BRIEF :: Render the lines below as a JSON list of strings, one string per line, skipping blank lines and leaving out the picture markers.

==================================================

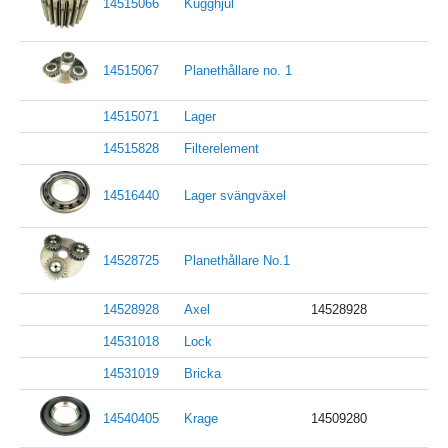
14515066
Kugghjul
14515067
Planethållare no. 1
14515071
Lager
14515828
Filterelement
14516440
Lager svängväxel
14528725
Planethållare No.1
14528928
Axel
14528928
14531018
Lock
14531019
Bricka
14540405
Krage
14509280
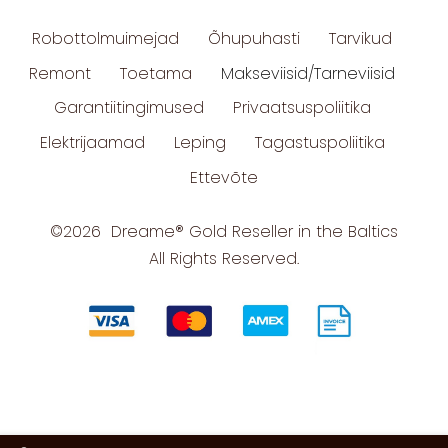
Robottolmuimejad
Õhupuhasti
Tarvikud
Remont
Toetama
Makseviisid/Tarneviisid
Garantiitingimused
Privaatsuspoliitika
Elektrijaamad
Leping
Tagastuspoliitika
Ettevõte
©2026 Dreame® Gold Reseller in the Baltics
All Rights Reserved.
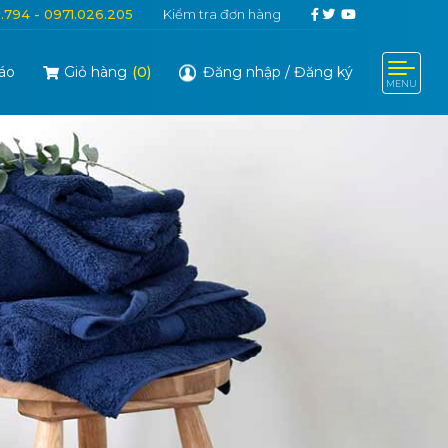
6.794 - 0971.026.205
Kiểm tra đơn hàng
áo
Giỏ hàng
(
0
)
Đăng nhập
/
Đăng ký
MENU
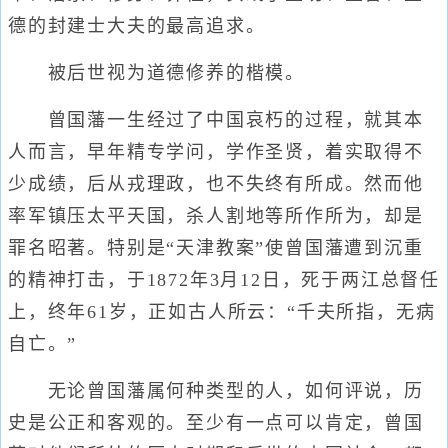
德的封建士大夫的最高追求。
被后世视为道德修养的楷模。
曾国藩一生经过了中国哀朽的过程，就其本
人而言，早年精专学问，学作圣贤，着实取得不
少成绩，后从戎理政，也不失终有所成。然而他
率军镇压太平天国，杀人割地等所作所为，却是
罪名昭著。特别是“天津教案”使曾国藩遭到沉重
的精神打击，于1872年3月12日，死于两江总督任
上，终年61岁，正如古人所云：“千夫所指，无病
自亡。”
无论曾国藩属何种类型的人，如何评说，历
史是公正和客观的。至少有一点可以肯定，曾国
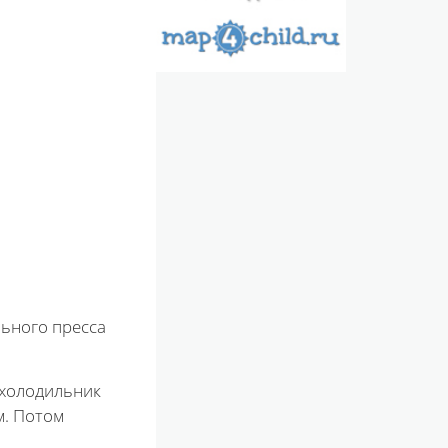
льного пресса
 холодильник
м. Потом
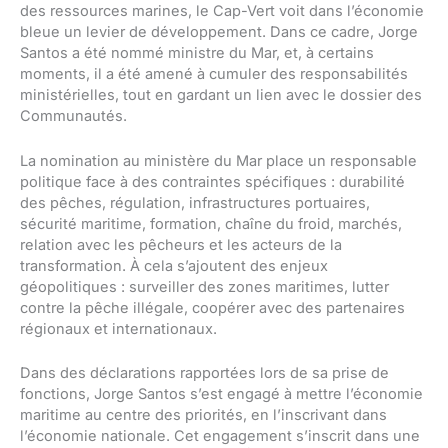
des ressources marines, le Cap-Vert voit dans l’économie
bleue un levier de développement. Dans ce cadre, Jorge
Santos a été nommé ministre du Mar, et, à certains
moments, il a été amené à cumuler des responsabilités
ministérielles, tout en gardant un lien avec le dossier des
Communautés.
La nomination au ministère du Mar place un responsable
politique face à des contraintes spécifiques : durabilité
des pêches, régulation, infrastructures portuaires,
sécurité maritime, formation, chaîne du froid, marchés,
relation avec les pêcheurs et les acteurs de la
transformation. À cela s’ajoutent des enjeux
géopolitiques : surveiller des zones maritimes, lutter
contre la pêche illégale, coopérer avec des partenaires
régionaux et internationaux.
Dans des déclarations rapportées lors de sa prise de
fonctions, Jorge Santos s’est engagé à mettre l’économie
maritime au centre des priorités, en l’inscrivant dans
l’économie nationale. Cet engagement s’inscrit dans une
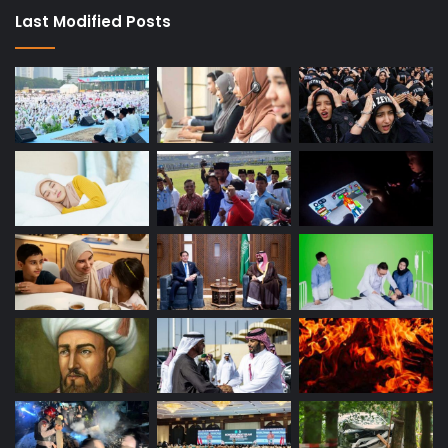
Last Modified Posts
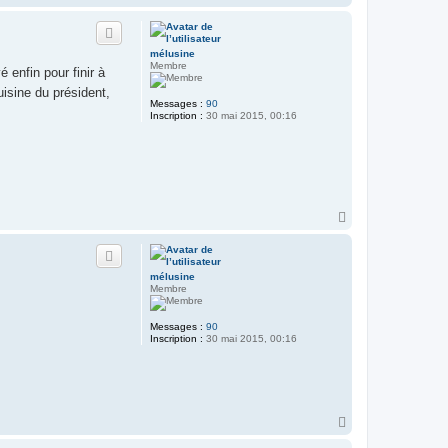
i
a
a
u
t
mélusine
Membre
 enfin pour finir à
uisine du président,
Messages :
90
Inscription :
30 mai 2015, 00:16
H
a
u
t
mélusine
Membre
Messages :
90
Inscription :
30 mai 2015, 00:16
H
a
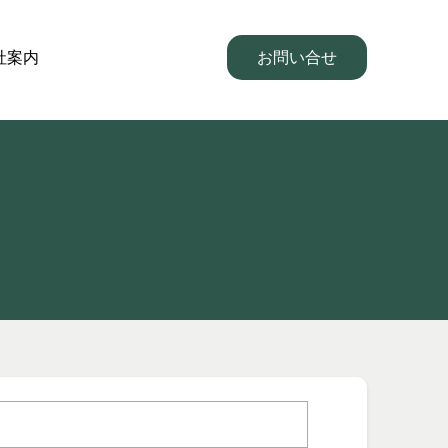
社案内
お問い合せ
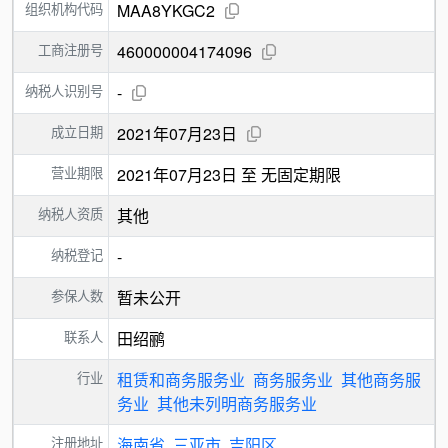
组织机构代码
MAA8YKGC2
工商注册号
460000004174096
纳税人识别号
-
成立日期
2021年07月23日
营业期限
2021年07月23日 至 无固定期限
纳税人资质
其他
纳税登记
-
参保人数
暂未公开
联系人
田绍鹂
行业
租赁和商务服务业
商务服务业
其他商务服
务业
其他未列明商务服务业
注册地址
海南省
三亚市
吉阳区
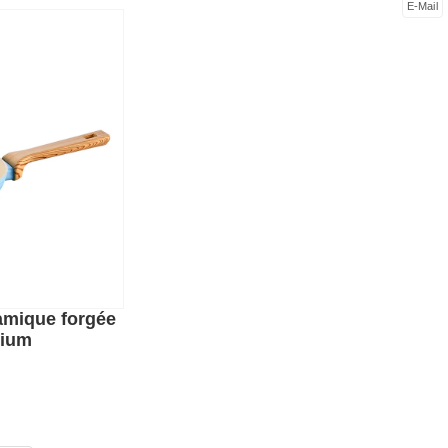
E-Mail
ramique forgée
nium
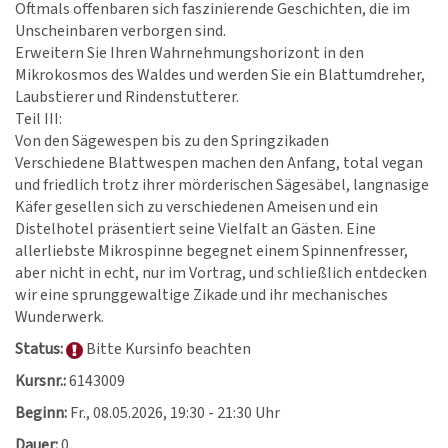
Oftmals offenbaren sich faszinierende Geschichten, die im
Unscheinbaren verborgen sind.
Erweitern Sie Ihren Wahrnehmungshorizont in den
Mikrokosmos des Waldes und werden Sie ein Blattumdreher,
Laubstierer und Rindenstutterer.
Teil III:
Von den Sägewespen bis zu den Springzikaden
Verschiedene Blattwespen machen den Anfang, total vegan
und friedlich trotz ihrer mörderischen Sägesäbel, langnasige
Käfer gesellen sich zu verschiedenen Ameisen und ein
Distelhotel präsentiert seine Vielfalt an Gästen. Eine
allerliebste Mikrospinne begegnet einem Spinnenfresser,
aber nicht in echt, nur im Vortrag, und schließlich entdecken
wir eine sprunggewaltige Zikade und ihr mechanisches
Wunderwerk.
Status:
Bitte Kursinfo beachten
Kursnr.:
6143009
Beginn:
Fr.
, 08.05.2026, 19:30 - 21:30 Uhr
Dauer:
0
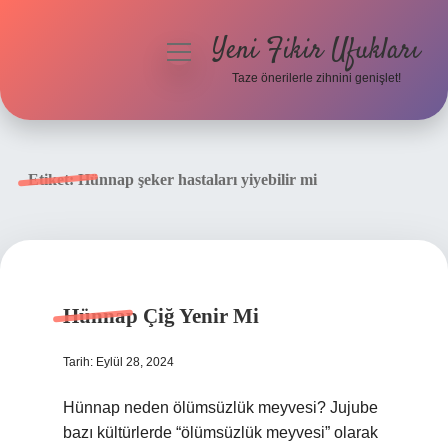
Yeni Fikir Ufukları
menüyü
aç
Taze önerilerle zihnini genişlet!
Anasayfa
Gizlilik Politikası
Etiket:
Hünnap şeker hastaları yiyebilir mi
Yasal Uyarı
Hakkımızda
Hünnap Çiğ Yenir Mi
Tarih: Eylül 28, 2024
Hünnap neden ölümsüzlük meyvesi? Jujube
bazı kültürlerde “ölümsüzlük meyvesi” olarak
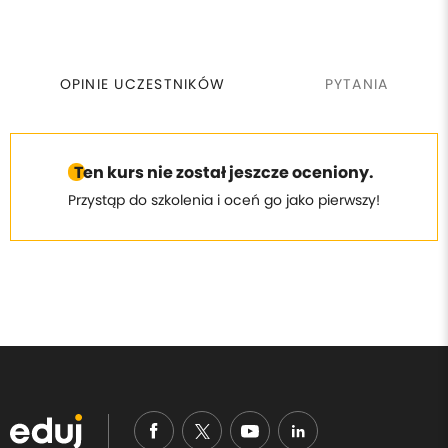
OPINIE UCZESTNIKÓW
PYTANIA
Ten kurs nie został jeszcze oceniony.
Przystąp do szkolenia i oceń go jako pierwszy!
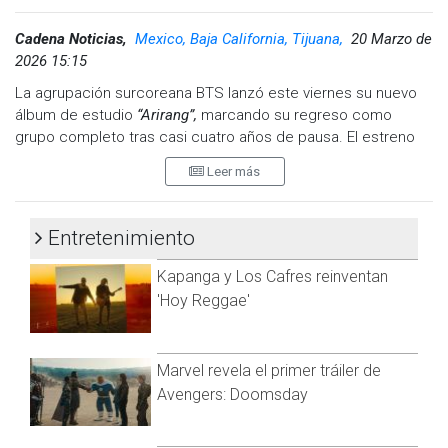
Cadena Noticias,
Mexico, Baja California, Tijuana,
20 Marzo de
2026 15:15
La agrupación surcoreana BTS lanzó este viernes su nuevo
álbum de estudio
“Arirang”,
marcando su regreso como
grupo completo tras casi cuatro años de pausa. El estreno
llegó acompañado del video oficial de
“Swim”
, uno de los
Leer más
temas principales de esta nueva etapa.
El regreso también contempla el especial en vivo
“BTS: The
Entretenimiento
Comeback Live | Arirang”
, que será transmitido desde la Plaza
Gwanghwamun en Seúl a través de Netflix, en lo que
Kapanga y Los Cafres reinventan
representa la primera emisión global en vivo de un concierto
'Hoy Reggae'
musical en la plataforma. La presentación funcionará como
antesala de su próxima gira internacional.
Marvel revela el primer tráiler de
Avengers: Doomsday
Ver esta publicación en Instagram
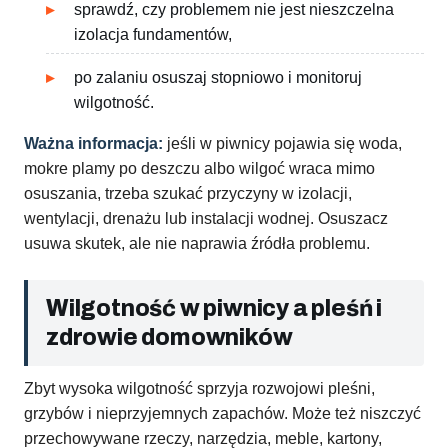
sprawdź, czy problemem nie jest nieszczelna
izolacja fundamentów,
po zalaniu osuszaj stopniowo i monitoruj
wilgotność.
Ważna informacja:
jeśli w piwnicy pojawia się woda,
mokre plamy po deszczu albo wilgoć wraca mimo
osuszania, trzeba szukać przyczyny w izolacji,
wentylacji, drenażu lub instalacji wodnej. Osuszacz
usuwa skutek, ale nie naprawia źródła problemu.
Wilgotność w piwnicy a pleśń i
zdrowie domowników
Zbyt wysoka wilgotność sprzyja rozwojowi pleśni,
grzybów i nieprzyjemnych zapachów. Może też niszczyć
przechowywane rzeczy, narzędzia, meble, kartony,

==================================================

RESPONSE FOR THIS EXERCISE ::
[
  "14515066",
  "Kugghjul",
  "14515067",
  "Planethållare no. 1",
  "14515071",
  "Lager",
  "14515828",
  "Filterelement",
  "14516440",
  "Lager svängväxel",
  "14528725",
  "Planethållare No.1",
  "14528928",
  "Axel",
  "14528928",
  "14531018",
  "Lock",
  "14531019",
  "Bricka",
  "14540405",
  "Krage",
  "14509280",
  "Robottolmuimejad",
  "Õhupuhasti",
  "Tarvikud",
  "Remont",
  "Toetama",
  "Makseviisid/Tarneviisid",
  "Garantiitingimused",
  "Privaatsuspoliitika",
  "Elektrijaamad",
  "Leping",
  "Tagastuspoliitika",
  "Ettevõte",
  "©2026 Dreame® Gold Reseller in the Baltics",
  "All Rights Reserved.",
  "6.794 - 0971.026.205",
  "Kiểm tra đơn hàng",
  "áo",
  "Giỏ hàng",
  "(",
  "0",
  ")",
  "Đăng nhập",
  "/",
  "Đăng ký",
  "MENU",
  "德的封建士大夫的最高追求。",
  "被后世视为道德修养的楷模。",
  "曾国藩一生经过了中国哀朽的过程，就其本",
  "人而言，早年精专学问，学作圣贤，着实取得不",
  "少成绩，后从戎理政，也不失终有所成。然而他",
  "率军镇压太平天国，杀人割地等所作所为，却是",
  "罪名昭著。特别是“天津教案”使曾国藩遭到沉重",
  "的精神打击，于1872年3月12日，死于两江总督任",
  "上，终年61岁，正如古人所云：“千夫所指，无病",
  "自亡。”",
  "无论曾国藩属何种类型的人，如何评说，历",
  "史是公正和客观的。至少有一点可以肯定，曾国",
  "льного пресса",
  " холодильник",
  "м. Потом",
  "des ressources marines, le Cap-Vert voit dans l’économie",
  "bleue un levier de développement. Dans ce cadre, Jorge",
  "Santos a été nommé ministre du Mar, et, à certains",
  "moments, il a été amené à cumuler des responsabilités",
  "ministérielles, tout en gardant un lien avec le dossier des",
  "Communautés.",
  "La nomination au ministère du Mar place un responsable",
  "politique face à des contraintes spécifiques : durabilité",
  "des pêches, régulation, infrastructures portuaires,",
  "sécurité maritime, formation, chaîne du froid, marchés,",
  "relation avec les pêcheurs et les acteurs de la",
  "transformation. À cela s’ajoutent des enjeux",
  "géopolitiques : surveiller des zones maritimes, lutter",
  "contre la pêche illégale, coopérer avec des partenaires",
  "régionaux et internationaux.",
  "Dans des déclarations rapportées lors de sa prise de",
  "fonctions, Jorge Santos s’est engagé à mettre l’économie",
  "maritime au centre des priorités, en l’inscrivant dans",
  "l’économie nationale. Cet engagement s’inscrit dans une",
  "Last Modified Posts",
  "i",
  "a",
  "a",
  "u",
  "t",
  "mélusine",
  "Membre",
  " enfin pour finir à",
  "uisine du président,",
  "Messages :",
  "90",
  "Inscription :",
  "30 mai 2015, 00:16",
  "H",
  "a",
  "u",
  "t",
  "mélusine",
  "Membre",
  "Messages :",
  "90",
  "Inscription :",
  "30 mai 2015, 00:16",
  "H",
  "a",
  "社案内",
  "お問い合せ",
  "组织机构代码",
  "MAA8YKGC2",
  "工商注册号",
  "460000004174096",
  "纳税人识别号",
  "-",
  "成立日期",
  "2021年07月23日",
  "营业期限",
  "2021年07月23日 至 无固定期限",
  "纳税人资质",
  "其他",
  "纳税登记",
  "-",
  "参保人数",
  "暂未公开",
  "联系人",
  "田绍鹂",
  "行业",
  "租赁和商务服务业",
  "商务服务业",
  "其他商务服",
  "务业",
  "其他未列明商务服务业",
  "注册地址",
  "海南省",
  "三亚市",
  "吉阳区",
  "E-Mail",
  "ramique forgée",
  "nium",
  "Oftmals offenbaren sich faszinierende Geschichten, die im",
  "Unscheinbaren verborgen sind.",
  "Erweitern Sie Ihren Wahrnehmungshorizont in den",
  "Mikrokosmos des Waldes und werden Sie ein Blattumdreher,",
  "Laubstierer und Rindenstutterer.",
  "Teil III:",
  "Von den Sägewespen bis zu den Springzikaden",
  "Verschiedene Blattwespen machen den Anfang, total vegan",
  "und friedlich trotz ihrer mörderischen Sägesäbel, langnasige",
  "Käfer gesellen sich zu verschiedenen Ameisen und ein",
  "Distelhotel präsentiert seine Vielfalt an Gästen. Eine",
  "allerliebste Mikrospinne begegnet einem Spinnenfresser,",
  "aber nicht in echt, nur im Vortrag, und schließlich entdecken",
  "wir eine sprunggewaltige Zikade und ihr mechanisches",
  "Wunderwerk.",
  "Status:",
  "Bitte Kursinfo beachten",
  "Kursnr.:",
  "6143009",
  "Beginn:",
  "Fr.",
  ", 08.05.2026, 19:30 - 21:30 Uhr",
  "Dauer:",
  "0",
  "Yeni Fikir Ufukları",
  "menüyü",
  "aç",
  "Taze önerilerle zihnini genişlet!",
  "Anasayfa",
  "Gizlilik Politikası",
  "Etiket:",
  "Hünnap şeker hastaları yiyebilir mi",
  "Yasal Uyarı",
  "Hakkımızda",
  "Hünnap Çiğ Yenir Mi",
  "Tarih: Eylül 28, 2024",
  "Hünnap neden ölümsüzlük meyvesi? Jujube",
  "bazı kültürlerde “ölümsüzlük meyvesi” olarak",
  "OPINIE UCZESTNIKÓW",
  "PYTANIA",
  "Ten kurs nie został jeszcze oceniony.",
  "Przystąp do szkolenia i oceń go jako pierwszy!",
  "Cadena Noticias,",
  "Mexico, Baja California, Tijuana,",
  "20 Marzo de",
  "2026 15:15",
  "La agrupación surcoreana BTS lanzó este viernes su nuevo",
  "álbum de estudio",
  "“Arirang”,",
  "marcando su regreso como",
  "grupo completo tras casi cuatro años de pausa. El estreno",
  "llegó acompañado del video oficial de",
  "“Swim”",
  ", uno de los",
  "Leer más",
  "temas principales de esta nueva etapa.",
  "El regreso también contempla el especial en vivo",
  "“BTS: The",
  "Entretenimiento",
  "Comeback Live | Arirang”",
  ", que será transmitido desde la Plaza",
  "Gwanghwamun en Seúl a través de Netflix, en lo que",
  "Kapanga y Los Cafres reinventan",
  "representa la primera emisión global en vivo de un concierto",
  "'Hoy Reggae'",
  "musical en la plataforma. La presentación funcionará como",
  "antesala de su próxima gira internacional.",
  "Marvel revela el primer tráiler de",
  "Avengers: Doomsday",
  "Ver esta publicación en Instagram",
  "sprawdź, czy problemem nie jest nieszczelna",
  "izolacja fundamentów,",
  "po zalaniu osuszaj stopniowo i monitoruj",
  "wilgotność.",
  "Ważna informacja:",
  "jeśli w piwnicy pojawia się woda,",
  "mokre plamy po deszczu albo wilgoć wraca mimo",
  "osuszania, trzeba szukać przyczyny w izolacji,",
  "wentylacji, drenażu lub instalacji wodnej. Osuszacz",
  "usuwa skutek, ale nie naprawia źródła problemu.",
  "Wilgotność w piwnicy a pleśń i",
  "zdrowie domowników",
  "Zbyt wysoka wilgotność sprzyja rozwojowi pleśni,",
  "grzybów i nieprzyjemnych zapachów. Może też niszczyć",
  "przechowywane rzeczy, narzędzia, meble, kartony,"
]